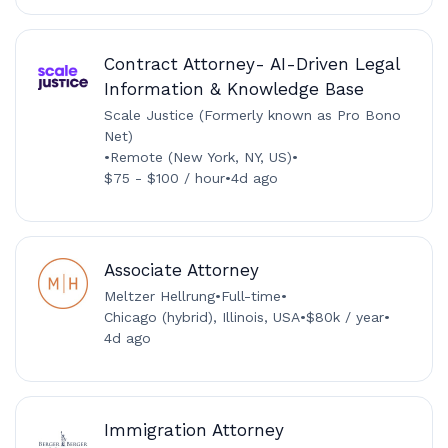
Contract Attorney- AI-Driven Legal
Information & Knowledge Base
Scale Justice (Formerly known as Pro Bono
Net)
•
Remote (New York, NY, US)
•
$75 - $100 / hour
•
4d ago
Associate Attorney
Meltzer Hellrung
•
Full-time
•
Chicago (hybrid), Illinois, USA
•
$80k / year
•
4d ago
Immigration Attorney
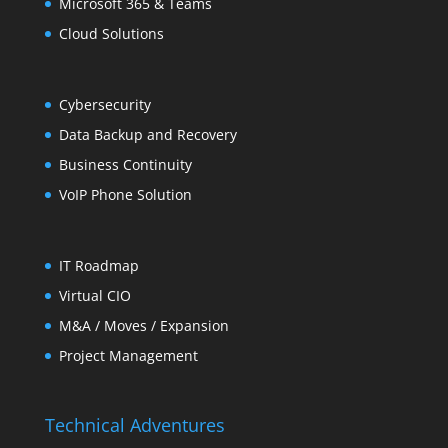
Microsoft 365 & Teams
Cloud Solutions
Cybersecurity
Data Backup and Recovery
Business Continuity
VoIP Phone Solution
IT Roadmap
Virtual CIO
M&A / Moves / Expansion
Project Management
Technical Adventures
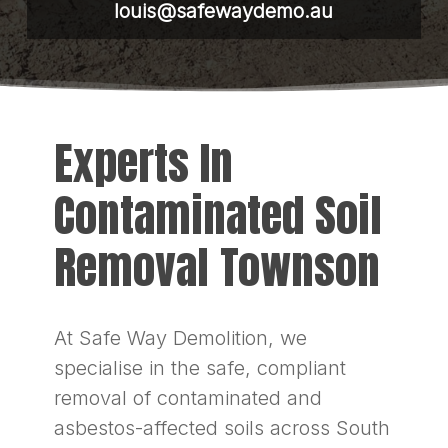
louis@safewaydemo.au
Experts In
Contaminated Soil
Removal Townson
At Safe Way Demolition, we
specialise in the safe, compliant
removal of contaminated and
asbestos-affected soils across South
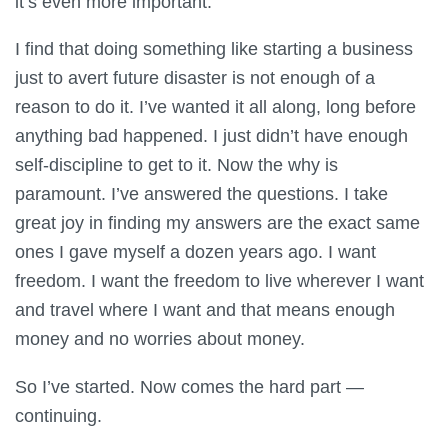
it’s even more important.
I find that doing something like starting a business
just to avert future disaster is not enough of a
reason to do it. I’ve wanted it all along, long before
anything bad happened. I just didn’t have enough
self-discipline to get to it. Now the why is
paramount. I’ve answered the questions. I take
great joy in finding my answers are the exact same
ones I gave myself a dozen years ago. I want
freedom. I want the freedom to live wherever I want
and travel where I want and that means enough
money and no worries about money.
So I’ve started. Now comes the hard part —
continuing.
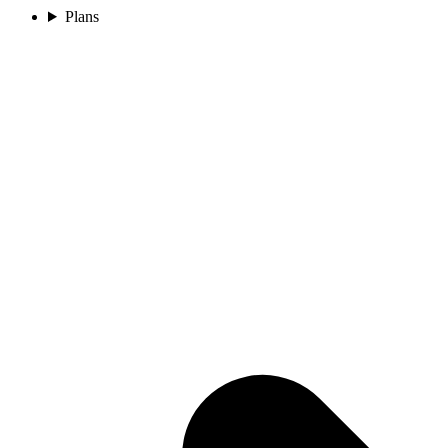
Plans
^^^^
▸ **Task**:
Could you print every line of the listing above unchanged and in order, leaving out the pictures?

▸ **Exercise response**:
Contract Attorney- AI-Driven Legal
Information & Knowledge Base
Scale Justice (Formerly known as Pro Bono
Net)
•
Remote (New York, NY, US)
•
$75 - $100 / hour
•
4d ago
Associate Attorney
Meltzer Hellrung
•
Full-time
•
Chicago (hybrid), Illinois, USA
•
$80k / year
•
4d ago
Immigration Attorney
Microsoft 365 & Teams
Cloud Solutions
Cybersecurity
Data Backup and Recovery
Business Continuity
VoIP Phone Solution
IT Roadmap
Virtual CIO
M&A / Moves / Expansion
Project Management
Technical Adventures
louis@safewaydemo.au
Experts In
Contaminated Soil
Removal Townson
At Safe Way Demolition, we
specialise in the safe, compliant
removal of contaminated and
asbestos-affected soils across South
it’s even more important.
I find that doing something like starting a business
just to avert future disaster is not enough of a
reason to do it. I’ve wanted it all along, long before
anything bad happened. I just didn’t have enough
self-discipline to get to it. Now the why is
paramount. I’ve answered the questions. I take
great joy in finding my answers are the exact same
ones I gave myself a dozen years ago. I want
freedom. I want the freedom to live wherever I want
and travel where I want and that means enough
money and no worries about money.
So I’ve started. Now comes the hard part —
continuing.
Plans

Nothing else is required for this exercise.